• **What to work on**
Transcribe, exactly and without pictures, the lines below from the line with "HAIR HỌC TRÒ 2026: 10 Kiểu" to the line with "Nutzung der Seite erklären Sie sich", both ends included, and no others.

━━ Excerpted records ━━

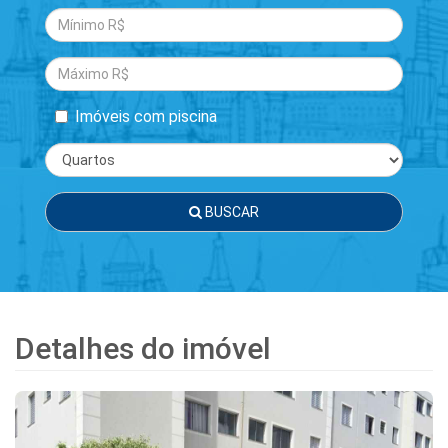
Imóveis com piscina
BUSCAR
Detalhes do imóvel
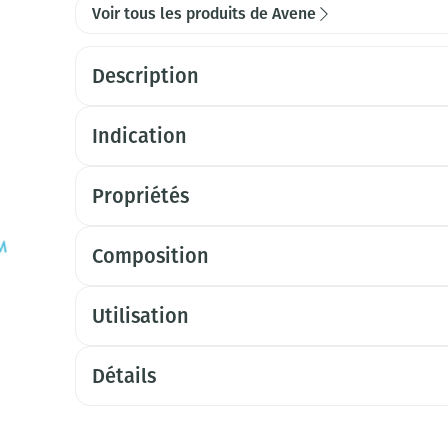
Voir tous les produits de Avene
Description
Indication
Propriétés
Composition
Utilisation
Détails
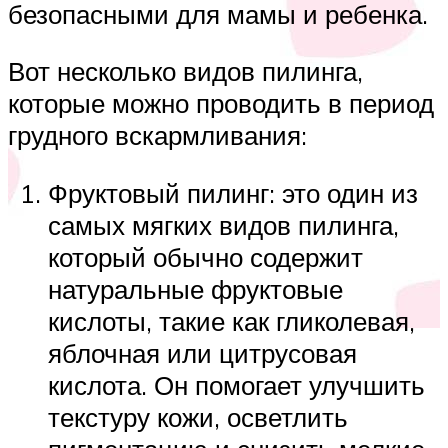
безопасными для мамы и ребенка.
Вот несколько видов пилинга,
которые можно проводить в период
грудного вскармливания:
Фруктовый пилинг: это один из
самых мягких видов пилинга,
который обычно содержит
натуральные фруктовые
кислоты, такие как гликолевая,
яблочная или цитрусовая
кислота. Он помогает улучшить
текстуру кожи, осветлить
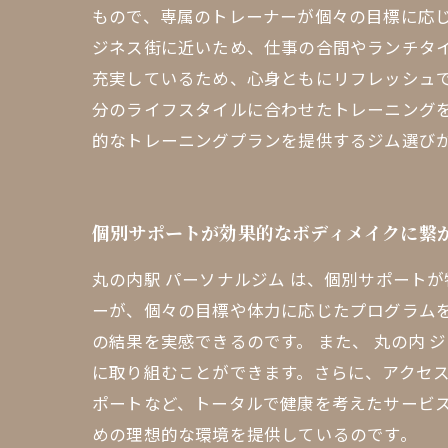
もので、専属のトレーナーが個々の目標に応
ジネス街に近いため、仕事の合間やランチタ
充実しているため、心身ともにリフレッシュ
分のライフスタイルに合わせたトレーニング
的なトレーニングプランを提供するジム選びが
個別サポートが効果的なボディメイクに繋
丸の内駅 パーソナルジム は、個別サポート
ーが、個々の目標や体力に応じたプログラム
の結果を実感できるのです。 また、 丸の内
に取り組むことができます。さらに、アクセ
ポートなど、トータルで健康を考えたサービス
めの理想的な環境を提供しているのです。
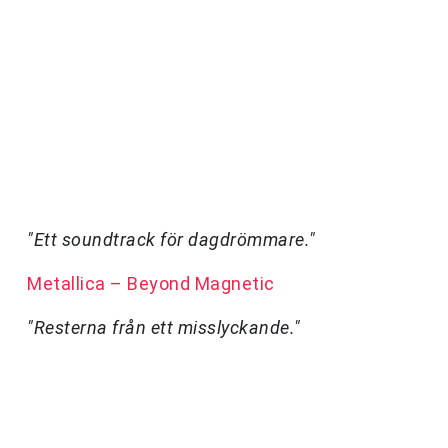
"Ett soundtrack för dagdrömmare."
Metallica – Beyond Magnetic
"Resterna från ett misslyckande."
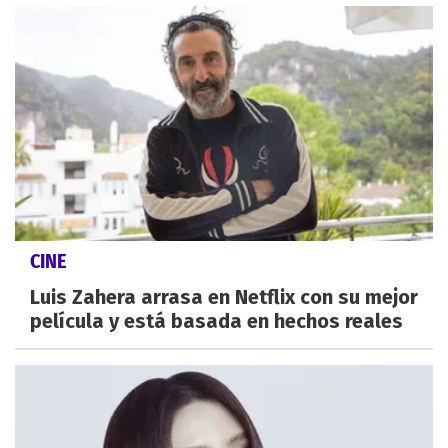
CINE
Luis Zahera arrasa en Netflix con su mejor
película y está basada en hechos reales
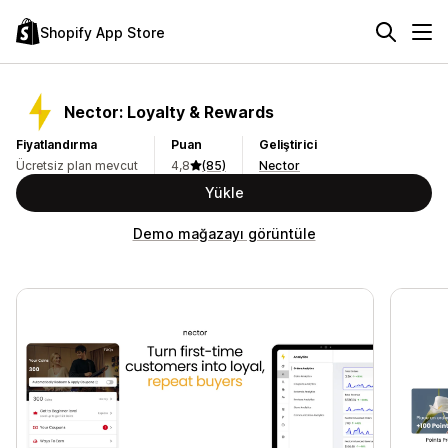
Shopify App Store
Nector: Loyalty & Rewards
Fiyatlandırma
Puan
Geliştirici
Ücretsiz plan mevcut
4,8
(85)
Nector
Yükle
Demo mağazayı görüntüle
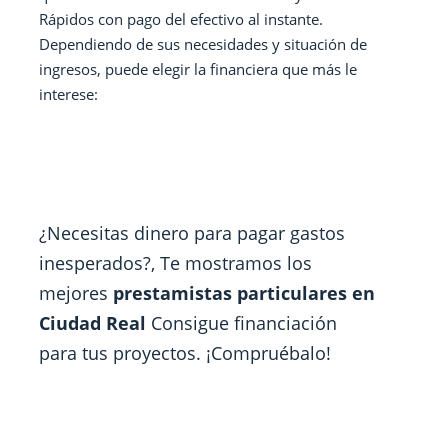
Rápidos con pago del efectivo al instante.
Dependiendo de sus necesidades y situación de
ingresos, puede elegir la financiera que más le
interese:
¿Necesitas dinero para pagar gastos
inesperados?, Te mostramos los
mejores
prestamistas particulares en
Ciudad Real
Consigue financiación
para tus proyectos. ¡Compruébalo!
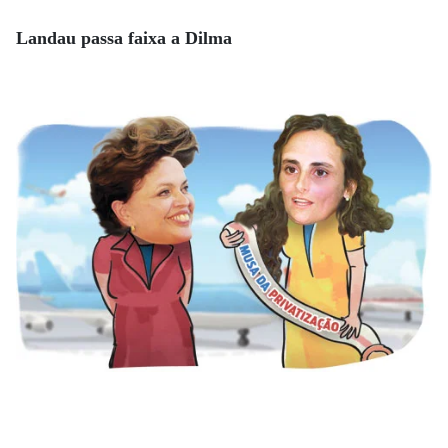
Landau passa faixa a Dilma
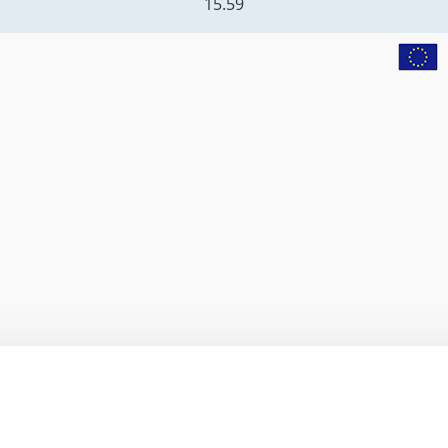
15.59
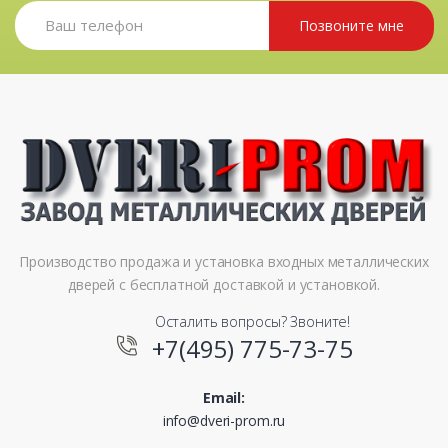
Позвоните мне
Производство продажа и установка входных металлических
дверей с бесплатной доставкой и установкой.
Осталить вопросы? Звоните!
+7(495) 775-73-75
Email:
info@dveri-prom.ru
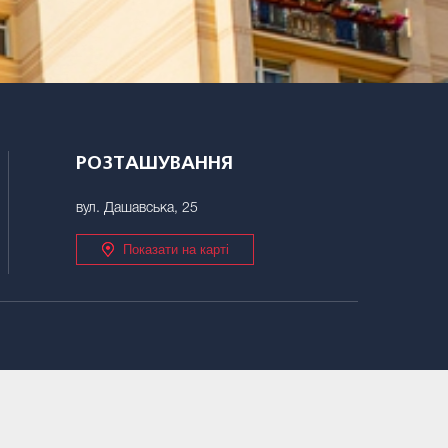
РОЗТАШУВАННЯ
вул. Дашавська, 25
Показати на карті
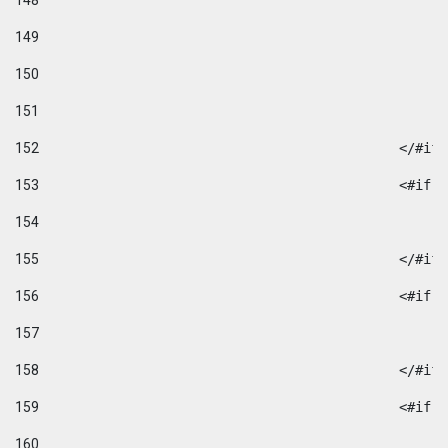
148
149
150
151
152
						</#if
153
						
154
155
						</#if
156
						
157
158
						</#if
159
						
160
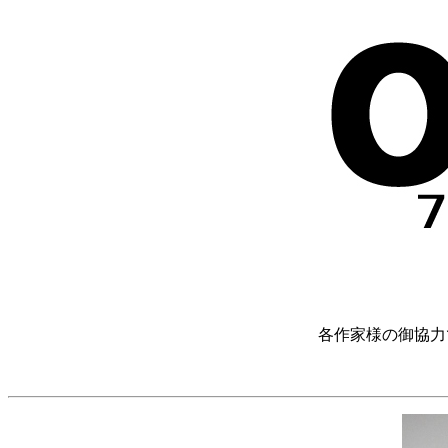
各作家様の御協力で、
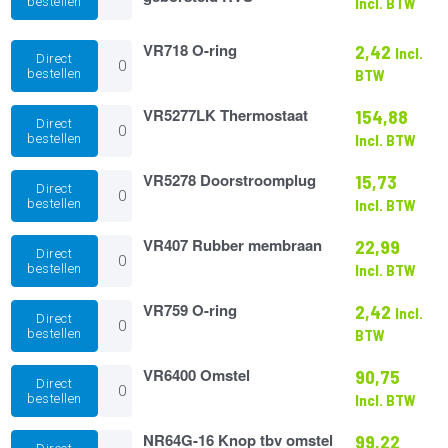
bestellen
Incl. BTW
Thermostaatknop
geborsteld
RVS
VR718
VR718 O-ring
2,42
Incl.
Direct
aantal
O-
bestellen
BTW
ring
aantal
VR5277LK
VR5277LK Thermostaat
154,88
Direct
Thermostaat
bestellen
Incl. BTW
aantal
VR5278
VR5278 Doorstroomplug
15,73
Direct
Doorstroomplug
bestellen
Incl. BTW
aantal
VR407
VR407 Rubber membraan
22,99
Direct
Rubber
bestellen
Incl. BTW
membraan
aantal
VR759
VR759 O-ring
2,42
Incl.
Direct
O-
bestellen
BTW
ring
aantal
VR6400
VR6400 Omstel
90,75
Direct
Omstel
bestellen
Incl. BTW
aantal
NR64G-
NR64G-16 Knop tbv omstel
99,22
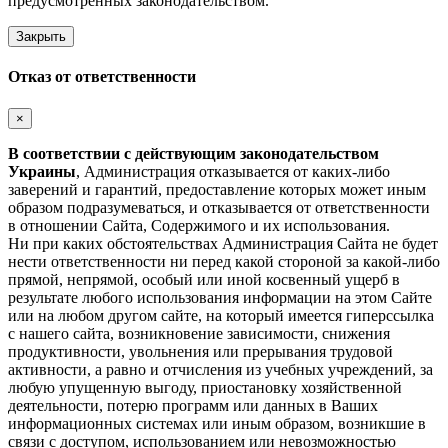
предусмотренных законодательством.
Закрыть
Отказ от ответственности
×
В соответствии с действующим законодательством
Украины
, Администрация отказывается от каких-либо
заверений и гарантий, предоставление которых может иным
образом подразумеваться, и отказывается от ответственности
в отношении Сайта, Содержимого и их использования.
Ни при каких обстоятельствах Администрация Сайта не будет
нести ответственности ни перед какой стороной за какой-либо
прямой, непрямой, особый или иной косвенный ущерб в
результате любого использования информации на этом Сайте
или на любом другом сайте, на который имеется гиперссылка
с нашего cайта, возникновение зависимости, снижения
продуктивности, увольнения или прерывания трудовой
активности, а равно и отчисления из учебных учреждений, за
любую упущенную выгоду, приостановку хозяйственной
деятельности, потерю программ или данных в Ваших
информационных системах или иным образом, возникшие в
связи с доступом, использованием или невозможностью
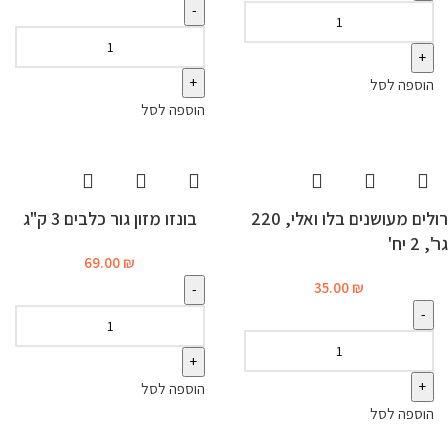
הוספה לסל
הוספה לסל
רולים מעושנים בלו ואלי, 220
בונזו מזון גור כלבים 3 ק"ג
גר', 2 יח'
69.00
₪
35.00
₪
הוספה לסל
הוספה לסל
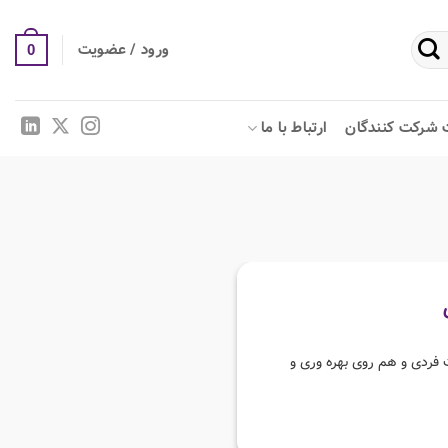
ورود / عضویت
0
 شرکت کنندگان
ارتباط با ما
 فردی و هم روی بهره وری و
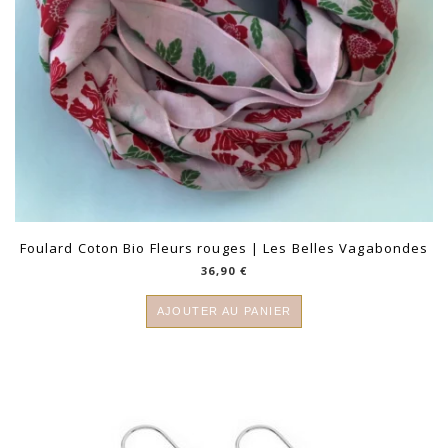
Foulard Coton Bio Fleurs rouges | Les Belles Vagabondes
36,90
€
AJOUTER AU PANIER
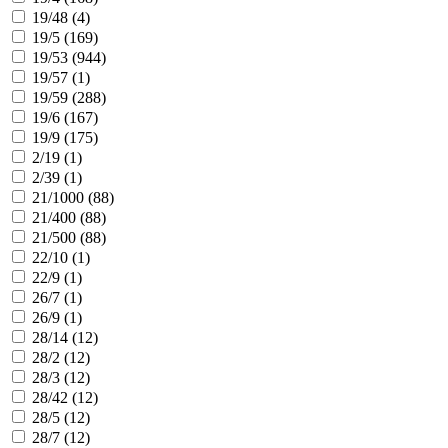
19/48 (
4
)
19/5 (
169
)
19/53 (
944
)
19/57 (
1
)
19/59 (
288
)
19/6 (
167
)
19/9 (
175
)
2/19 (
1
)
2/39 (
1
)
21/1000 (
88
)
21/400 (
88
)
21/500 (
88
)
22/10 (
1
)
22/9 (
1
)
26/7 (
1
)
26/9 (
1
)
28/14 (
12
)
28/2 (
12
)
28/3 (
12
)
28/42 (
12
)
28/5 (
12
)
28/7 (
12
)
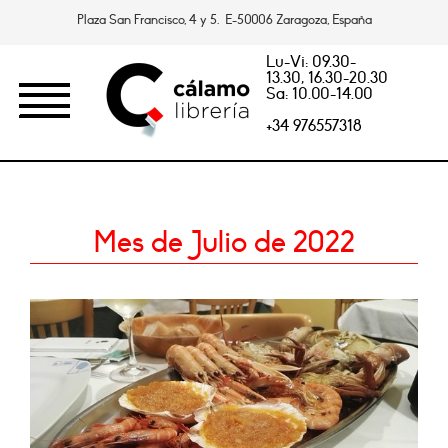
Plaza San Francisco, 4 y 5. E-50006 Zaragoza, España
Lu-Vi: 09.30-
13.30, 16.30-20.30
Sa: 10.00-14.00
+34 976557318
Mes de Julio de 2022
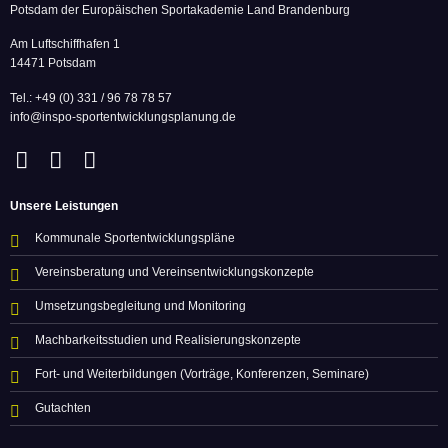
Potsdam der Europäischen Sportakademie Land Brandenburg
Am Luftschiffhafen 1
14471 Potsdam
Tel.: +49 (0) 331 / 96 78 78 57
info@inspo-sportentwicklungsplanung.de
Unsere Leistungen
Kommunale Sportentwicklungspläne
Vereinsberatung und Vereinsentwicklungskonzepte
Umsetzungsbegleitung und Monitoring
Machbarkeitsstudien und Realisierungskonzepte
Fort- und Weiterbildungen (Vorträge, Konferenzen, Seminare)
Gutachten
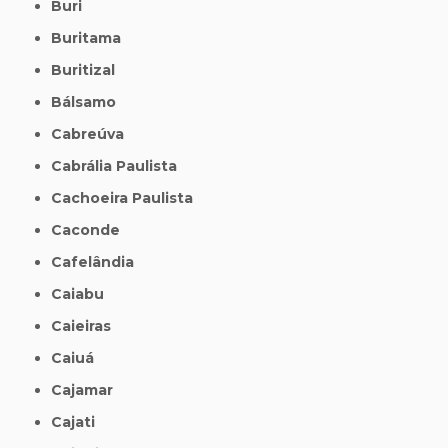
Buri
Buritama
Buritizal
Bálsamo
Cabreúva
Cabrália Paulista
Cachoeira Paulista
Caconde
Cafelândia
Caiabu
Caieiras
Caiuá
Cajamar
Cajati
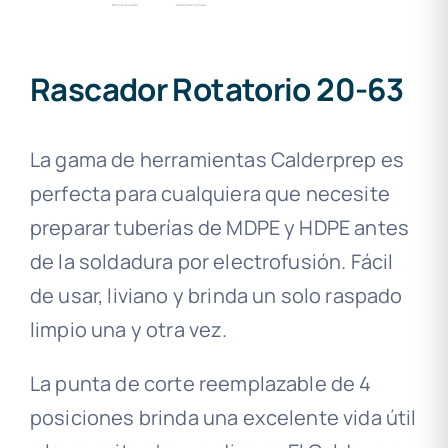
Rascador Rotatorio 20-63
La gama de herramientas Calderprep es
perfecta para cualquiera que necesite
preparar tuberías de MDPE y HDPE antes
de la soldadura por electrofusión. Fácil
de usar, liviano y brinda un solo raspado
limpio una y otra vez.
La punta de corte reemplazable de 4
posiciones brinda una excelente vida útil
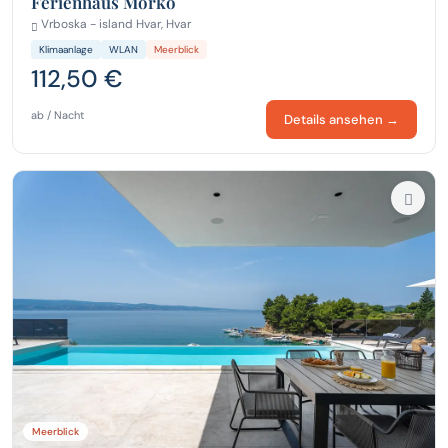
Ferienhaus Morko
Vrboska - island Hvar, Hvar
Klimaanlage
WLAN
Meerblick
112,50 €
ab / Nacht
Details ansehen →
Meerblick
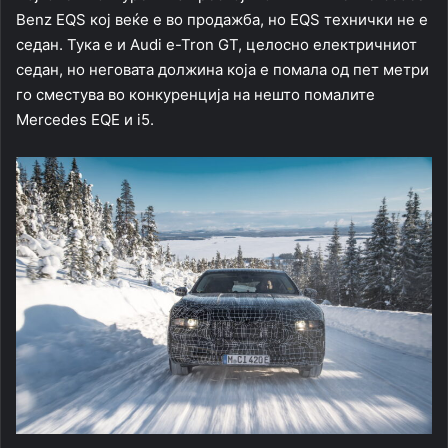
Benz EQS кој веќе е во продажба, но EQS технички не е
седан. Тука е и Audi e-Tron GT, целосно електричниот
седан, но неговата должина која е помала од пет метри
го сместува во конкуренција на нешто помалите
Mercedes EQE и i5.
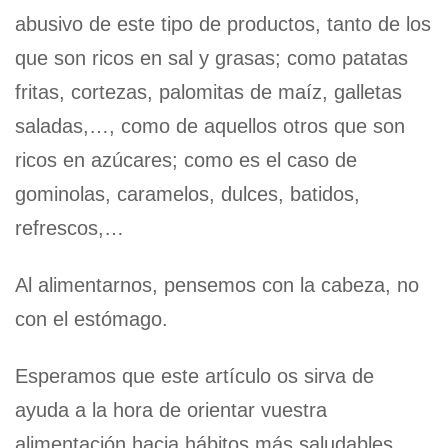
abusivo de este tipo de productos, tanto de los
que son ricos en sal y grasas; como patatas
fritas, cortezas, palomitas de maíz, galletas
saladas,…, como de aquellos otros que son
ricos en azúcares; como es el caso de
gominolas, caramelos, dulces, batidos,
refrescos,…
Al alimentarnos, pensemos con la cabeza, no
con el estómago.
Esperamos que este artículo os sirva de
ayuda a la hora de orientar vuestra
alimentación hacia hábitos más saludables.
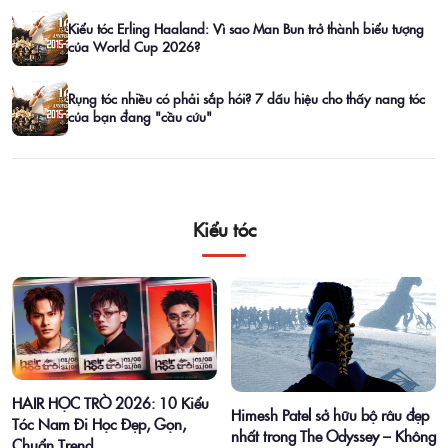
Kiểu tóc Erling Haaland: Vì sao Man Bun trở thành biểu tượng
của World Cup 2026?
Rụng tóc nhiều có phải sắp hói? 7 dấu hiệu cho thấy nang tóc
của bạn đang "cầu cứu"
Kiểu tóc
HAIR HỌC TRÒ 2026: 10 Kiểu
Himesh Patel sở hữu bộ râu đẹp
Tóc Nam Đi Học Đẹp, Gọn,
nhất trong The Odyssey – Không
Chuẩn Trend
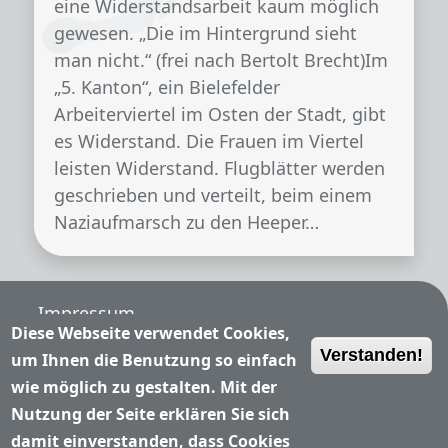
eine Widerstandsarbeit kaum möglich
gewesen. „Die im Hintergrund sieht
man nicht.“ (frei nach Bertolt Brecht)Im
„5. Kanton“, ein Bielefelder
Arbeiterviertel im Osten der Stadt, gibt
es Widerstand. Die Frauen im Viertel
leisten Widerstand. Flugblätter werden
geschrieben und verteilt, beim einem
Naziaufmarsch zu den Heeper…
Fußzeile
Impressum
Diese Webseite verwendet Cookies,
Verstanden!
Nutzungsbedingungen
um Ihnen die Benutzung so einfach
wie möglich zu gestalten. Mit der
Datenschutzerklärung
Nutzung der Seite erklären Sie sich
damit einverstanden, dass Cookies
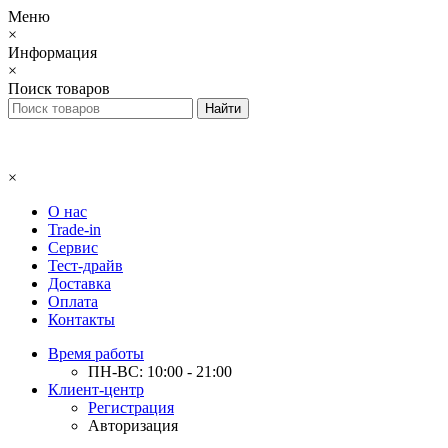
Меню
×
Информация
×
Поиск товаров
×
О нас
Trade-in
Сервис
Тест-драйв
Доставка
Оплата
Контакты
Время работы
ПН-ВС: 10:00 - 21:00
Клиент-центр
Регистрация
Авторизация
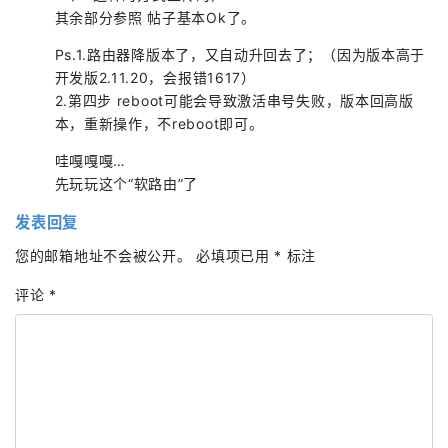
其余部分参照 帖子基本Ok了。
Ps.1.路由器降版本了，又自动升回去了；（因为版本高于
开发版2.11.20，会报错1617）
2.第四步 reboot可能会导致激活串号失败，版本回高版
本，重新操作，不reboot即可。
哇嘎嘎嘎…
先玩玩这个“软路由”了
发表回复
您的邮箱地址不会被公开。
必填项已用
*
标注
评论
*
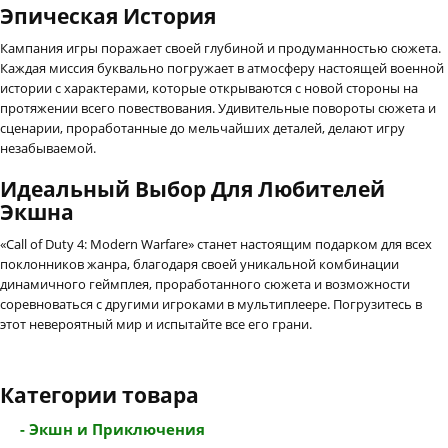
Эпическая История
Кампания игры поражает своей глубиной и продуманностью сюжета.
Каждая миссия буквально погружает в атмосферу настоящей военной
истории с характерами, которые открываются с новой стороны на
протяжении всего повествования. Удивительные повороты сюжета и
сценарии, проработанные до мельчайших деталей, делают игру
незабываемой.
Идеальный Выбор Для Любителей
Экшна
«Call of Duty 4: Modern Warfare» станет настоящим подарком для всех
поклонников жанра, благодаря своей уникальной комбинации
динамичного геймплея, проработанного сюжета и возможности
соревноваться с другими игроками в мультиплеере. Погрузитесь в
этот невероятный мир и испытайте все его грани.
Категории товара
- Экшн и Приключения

━━━

• **Response**
HAIR HỌC TRÒ 2026: 10 Kiểu
Himesh Patel sở hữu bộ râu đẹp
Tóc Nam Đi Học Đẹp, Gọn,
nhất trong The Odyssey – Không
Chuẩn Trend
eine Widerstandsarbeit kaum möglich
gewesen. „Die im Hintergrund sieht
man nicht.“ (frei nach Bertolt Brecht)Im
„5. Kanton“, ein Bielefelder
Arbeiterviertel im Osten der Stadt, gibt
es Widerstand. Die Frauen im Viertel
leisten Widerstand. Flugblätter werden
geschrieben und verteilt, beim einem
Naziaufmarsch zu den Heeper…
Fußzeile
Impressum
Diese Webseite verwendet Cookies,
Verstanden!
Nutzungsbedingungen
um Ihnen die Benutzung so einfach
wie möglich zu gestalten. Mit der
Datenschutzerklärung
Nutzung der Seite erklären Sie sich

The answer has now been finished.